India’s unorganised sector, seen by many as the driver of its economy, lost at least 1.6 million jobs between 2015 and 2023, according to a recent government survey that underlines deepening concerns around unemployment in the country.
This is the first time employment figures for the unincorporated sector have been released since 2017, drawing focus to the economic impact of the pandemic as well as policy decisions made by Narendra Modi’s government, particularly the overnight demonetisation of the bulk of currency notes in 2016 and the Covid lockdown in 2020.
Mr Modi rode to power in 2014 on a promise of creating 20 million new jobs per year as the keystone of his development agenda.
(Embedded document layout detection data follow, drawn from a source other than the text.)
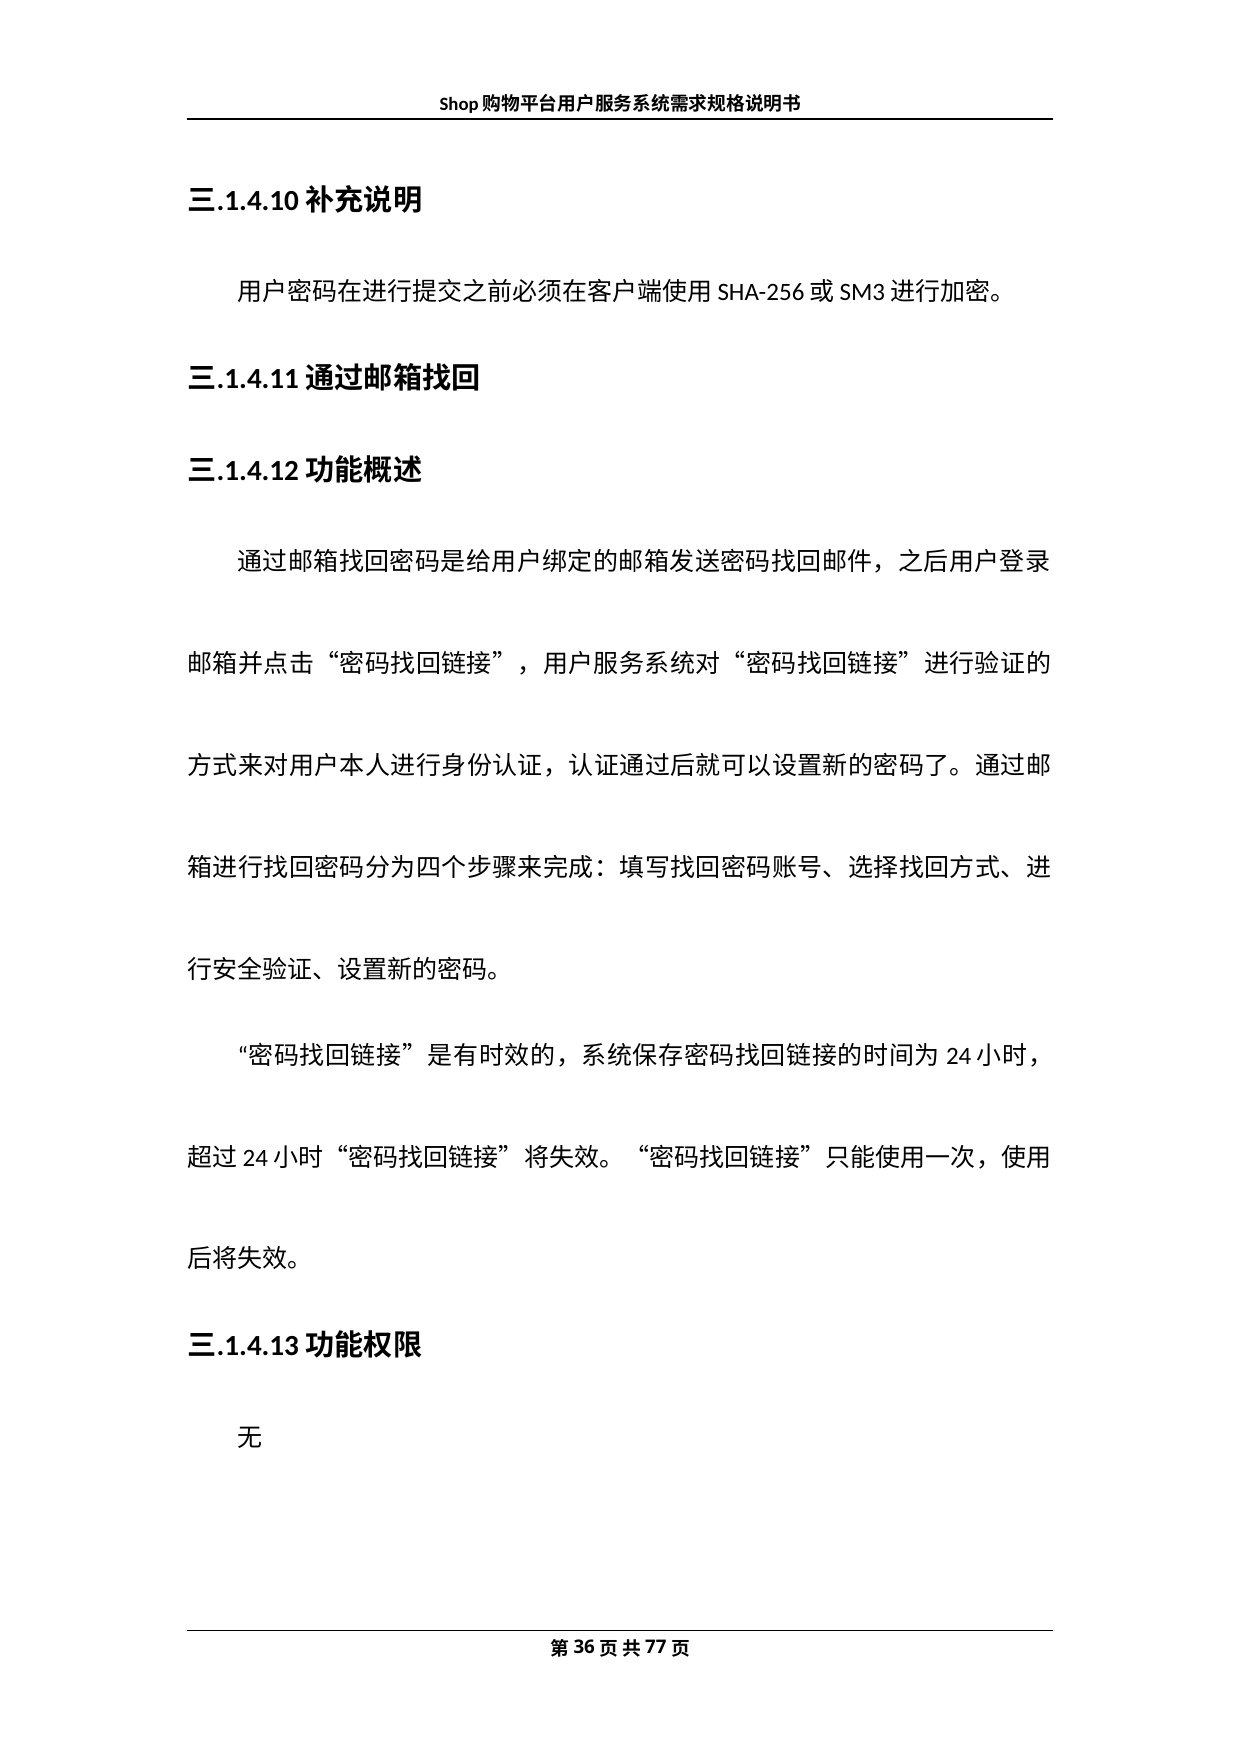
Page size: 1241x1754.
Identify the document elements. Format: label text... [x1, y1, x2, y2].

text 功能权限 [187, 1309, 1053, 1377]
text 用户密码在进行提交之前必须在客户端使用SHA-256或SM3进行加密。 [187, 256, 1053, 324]
text 功能概述 [187, 434, 1053, 502]
text 通过邮箱找回 [187, 342, 1053, 410]
text “密码找回链接”是有时效的，系统保存密码找回链接的时间为24小时，超过24小时“密码找回链接”将失效。“密码找回链接”只能使用一次，使用后将失效。 [187, 1019, 1053, 1291]
text 通过邮箱找回密码是给用户绑定的邮箱发送密码找回邮件，之后用户登录邮箱并点击“密码找回链接”，用户服务系统对“密码找回链接”进行验证的方式来对用户本人进行身份认证，认证通过后就可以设置新的密码了。通过邮箱进行找回密码分为四个步骤来完成：填写找回密码账号、选择找回方式、进行安全验证、设置新的密码。 [187, 526, 1053, 1001]
text 无 [187, 1401, 1053, 1469]
text 补充说明 [187, 164, 1053, 232]
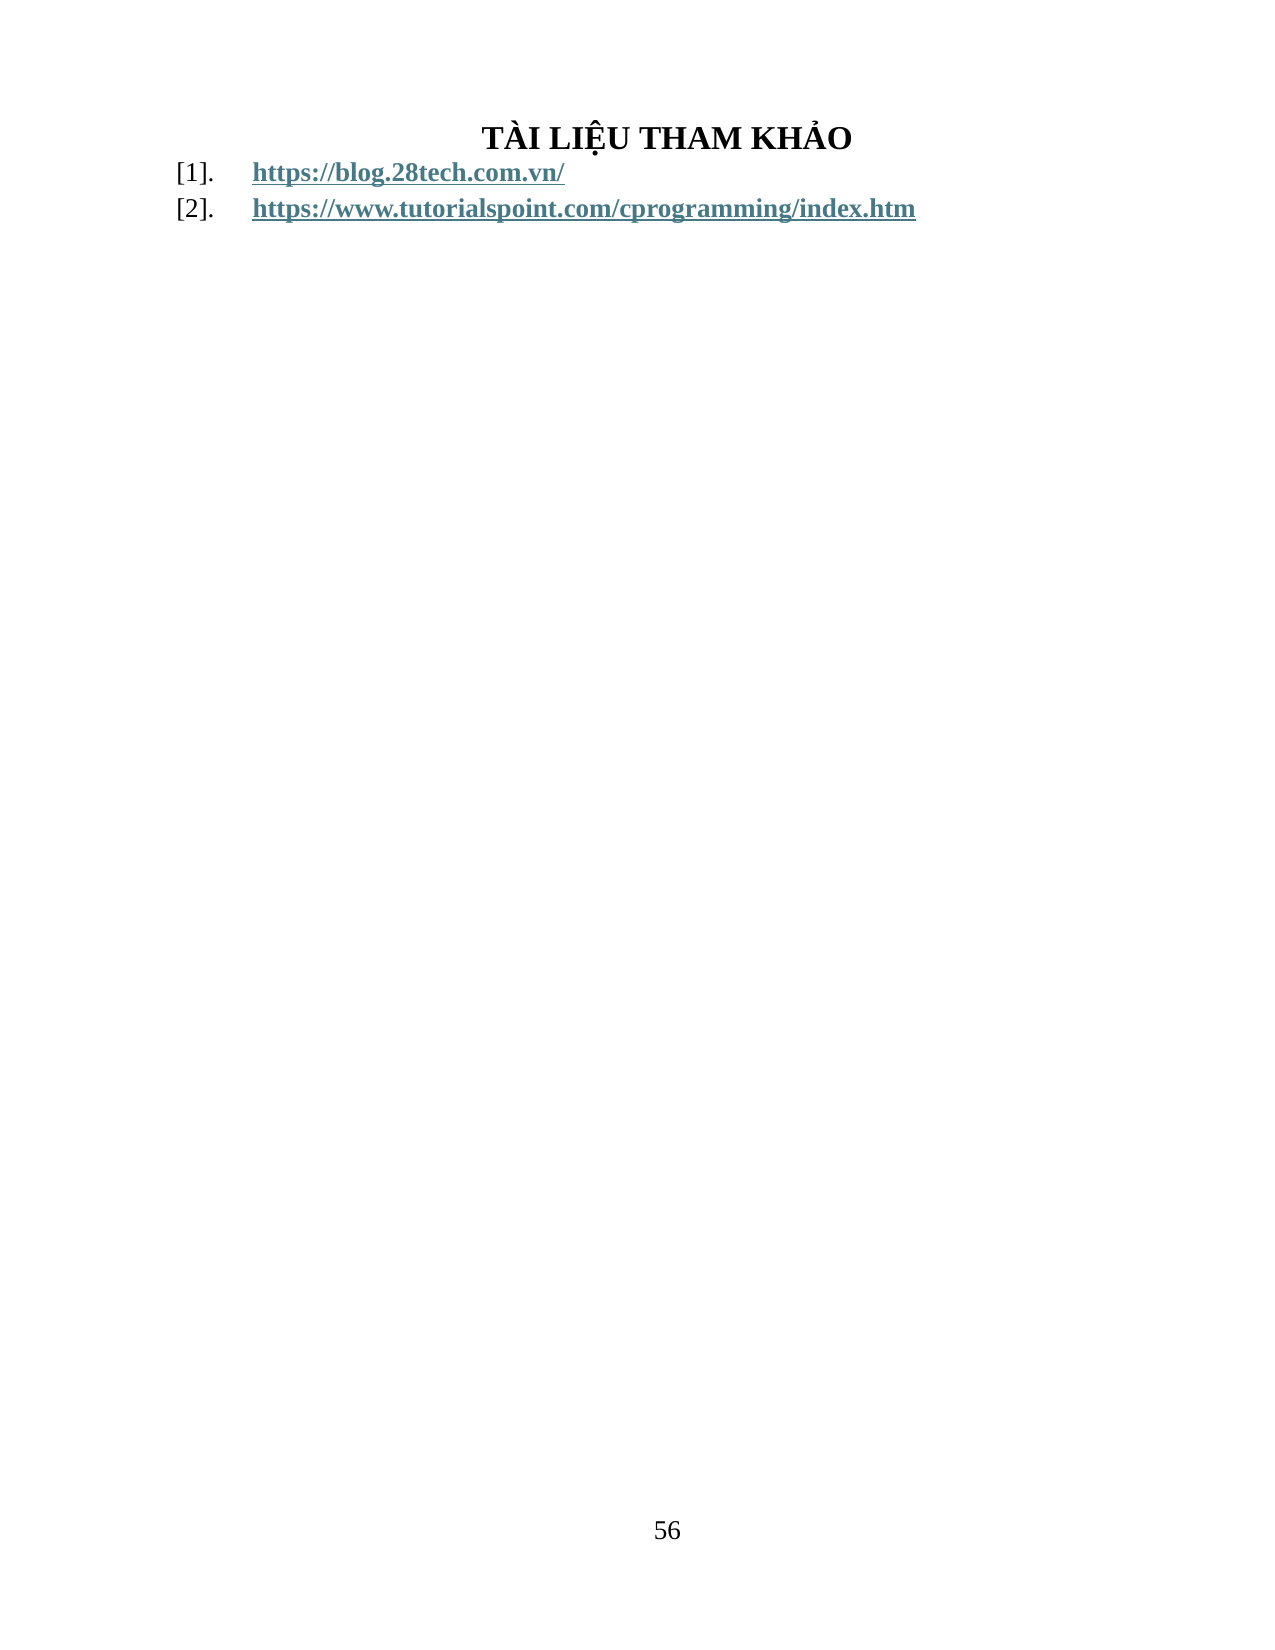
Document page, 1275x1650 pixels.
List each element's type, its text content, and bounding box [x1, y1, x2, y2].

text TÀI LIỆU THAM KHẢO [177, 118, 1157, 156]
list https://www.tutorialspoint.com/cprogramming/index.htm [176, 192, 1157, 223]
list https://blog.28tech.com.vn/ [176, 156, 1157, 188]
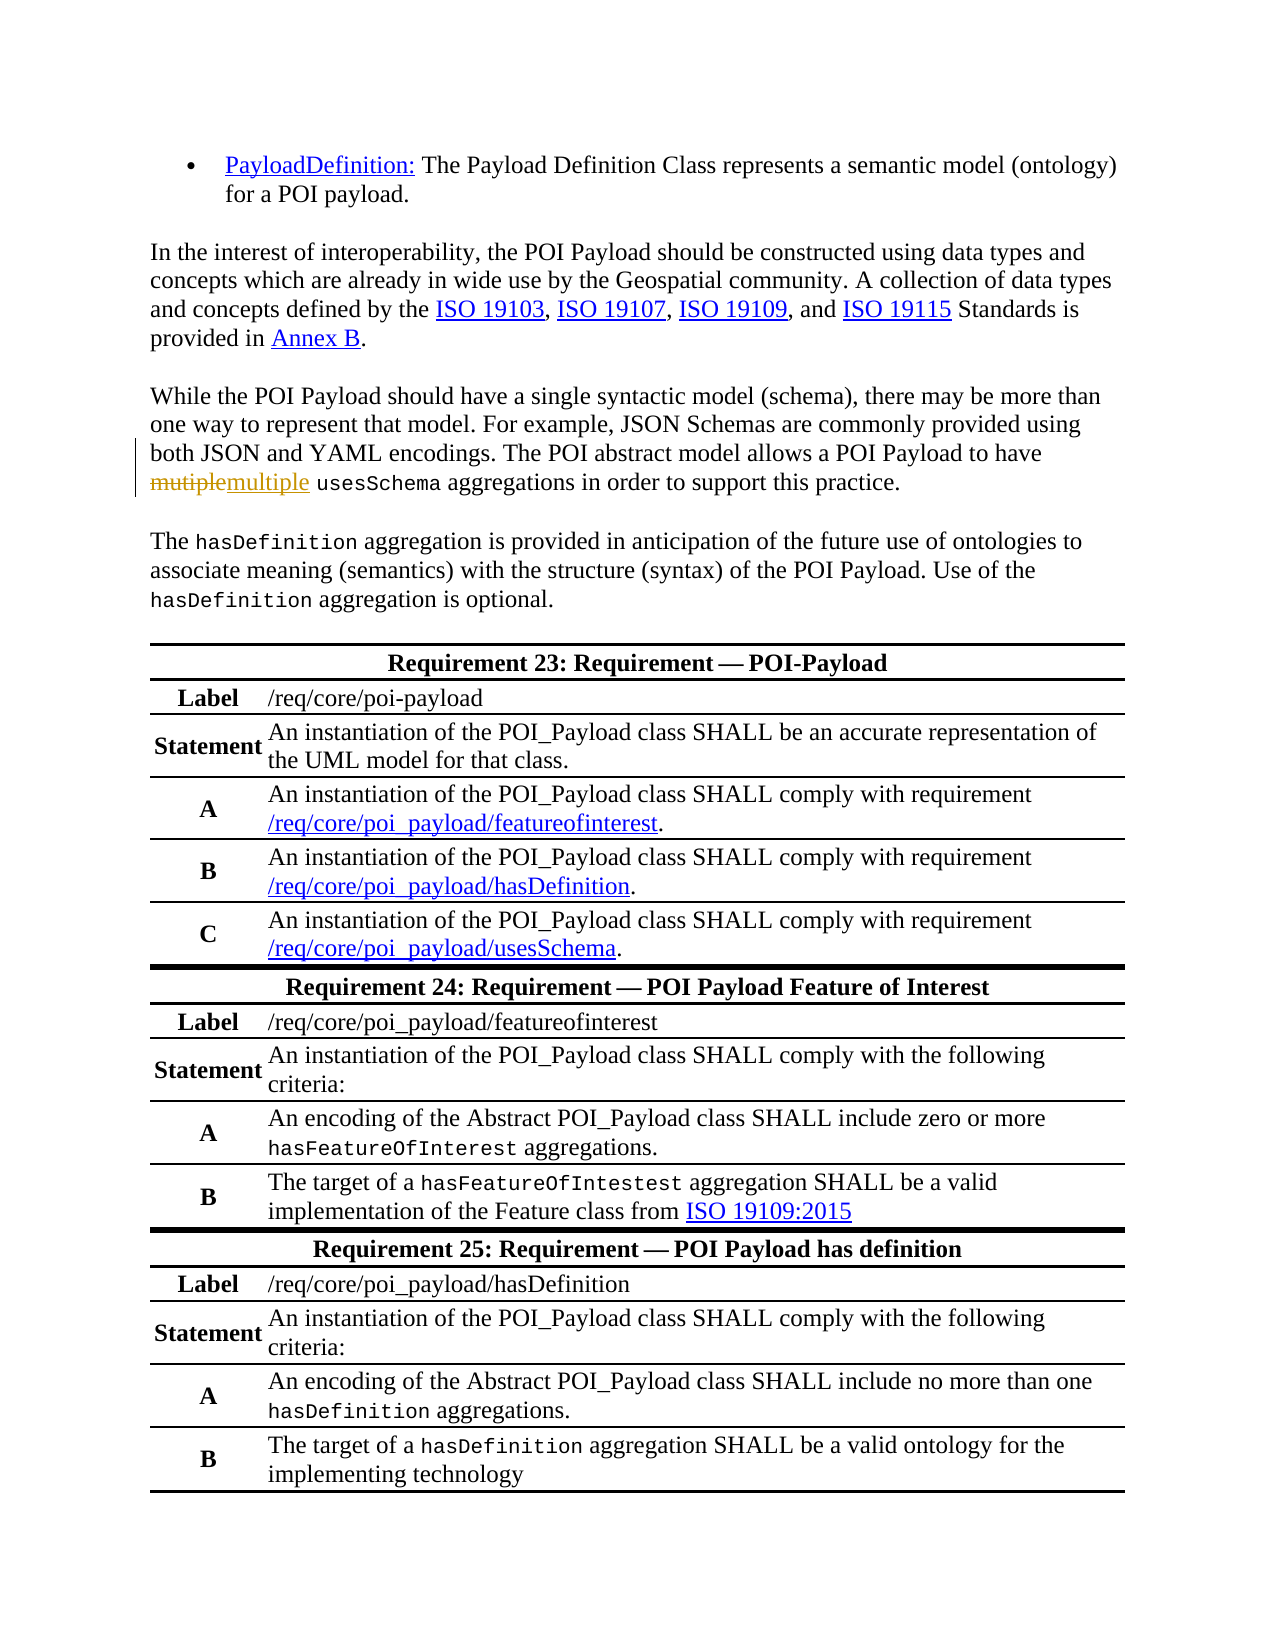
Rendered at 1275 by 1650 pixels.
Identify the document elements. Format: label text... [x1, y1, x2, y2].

But a growing unemployment crisis has instead become a major talking point in the country and has been cited as one of the main reasons for the ruling party’s below-par performance in the recent national election.
The newly released survey by the Ministry of Statistics and Programme Implementation found that India had over 109.6 million people working in the unincorporated non-agricultural sector between October 2022 and September 2023. This sector relates to businesses that have not been set up as separate entities, and includes sole traders like street vendors as well as their unpaid family members and hired workers.
The figure stood at 111.3 million in 2015-16, The Indian Express reported citing government data from 2017. This means the unorganised sector lost at least 1.6 million jobs over eight years.
At the same time, Mr Modi claims to have created over 80 million jobs in just the last three to four years. “The country’s people are clever and the public is recognising this,” the prime minister during a visit to the financial capital Mumbai over the weekend where he also attended the grand wedding ceremony of the son of Asia’s richest man Mukesh Ambani.
Mr Modi was speaking after the Reserve Bank of India released a report stating that the employment growth rate had nearly doubled in the last fiscal year, far exceeding estimates put out by private surveys that point to high joblessness rates in the South Asian country.
According to the central bank’s report, released on 9 July, the overall employment rate rose from 3.2 per cent in 2022-23 to 6 per cent in 2023-24, meaning the country created more than 46.7 million jobs in that time.
In total, the number of employed people increased from 596.7 million in March 2023 to 643.3 million in March 2024. Most of the new jobs, 18.5 million, came from agriculture and allied sectors while 4.8 million appeared in construction, The Times of India reported.
In the previous fiscal year, in contrast, India had created about 11 million new jobs, the central bank said in the report that covered 27 industries from agriculture to manufacturing and services.
It used data from the National Accounts and the Ministry of Labour to extrapolate productivity and employment levels but didn’t give a breakdown of the new jobs created by sector, Reuters reported.
But economists cautioned that the central bank’s report did not tell the whole story. They noted that much of the growth in employment came from unpaid work and temporary farm labour which cannot be compared to formal employment with regular wages.
“What is clear is that there is a large increase coming from agriculture and from self-employment, which includes own account work or unpaid family work,” said Amit Basole, head of the Centre for Sustainable Employment at the Azim Premji University.
The central bank’s report showed agricultural work contributed 48 million of the 100 million jobs created between 2017-18 and 2022-23, Mr Basole noted. “I wouldn’t call them jobs,” he said. “They are just people working in agriculture or in non-farm self-employment because of lack of adequate demand for workers from businesses.”
The Reserve Bank’s report came on the heels of a Citibank assessment earlier this month that even a GDP growth of 7 per cent would only create eight to nine million jobs in India, short of the 11-12 million needed.
“Even 7 per cent GDP growth might not be able to fulfil the job requirement over the next decade,” Citibank’s chief India economist Samiran Chakraborty wrote in the assessment.
The Centre for Monitoring Indian Economy, a private think tank that tracks joblessness, estimated that India’s unemployment rate rose to eight per cent in 2023-24 from 7.5 per cent and 7.7 per cent in the preceding two financial years.
The federal labour department countered the Citibank report claiming that its own estimate suggested that over 20 million employment opportunities were created on average every year between 2017-18 and 2021-22.
The opposition lashed out at such claims by the Modi government and accused the prime minister of weaving a “web of lies”.
“I want to remind you again what you said while announcing the National Recruitment Agency,” Congress party leader Mallikarjun Kharge said, addressing Mr Modi. “In August 2020, you said the NRA will prove to be a boon for crores (tens of millions) of youth. Through the common eligibility test, it will eliminate multiple examinations and save precious time as well as resources. It will also give a big boost to transparency. Why, despite providing a fund of Rs 1,517.57 crore to NRA, only Rs 58 crore has been spent so far in 4 years?”